> _Source material_
-.-.-
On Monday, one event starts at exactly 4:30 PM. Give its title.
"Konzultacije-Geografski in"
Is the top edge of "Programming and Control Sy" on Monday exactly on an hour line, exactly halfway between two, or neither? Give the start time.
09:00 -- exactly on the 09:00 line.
-.-.-
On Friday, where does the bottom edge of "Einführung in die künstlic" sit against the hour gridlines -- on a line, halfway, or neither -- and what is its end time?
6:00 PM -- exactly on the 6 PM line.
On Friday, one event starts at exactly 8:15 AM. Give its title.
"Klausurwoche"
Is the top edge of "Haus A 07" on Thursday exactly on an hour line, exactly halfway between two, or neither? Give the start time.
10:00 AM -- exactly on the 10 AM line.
-.-.-
> _What you will do_
Rewrite the items starting at the line containing "on Monday exactly" and ending at the line containing "09:00 -- exactly on the 09:00 line.", changing "top edge" to "upper edge" and leaving everything else as it stands. Return only those lines.

> _Reply to the task_
Is the upper edge of "Programming and Control Sy" on Monday exactly on an hour line, exactly halfway between two, or neither? Give the start time.
09:00 -- exactly on the 09:00 line.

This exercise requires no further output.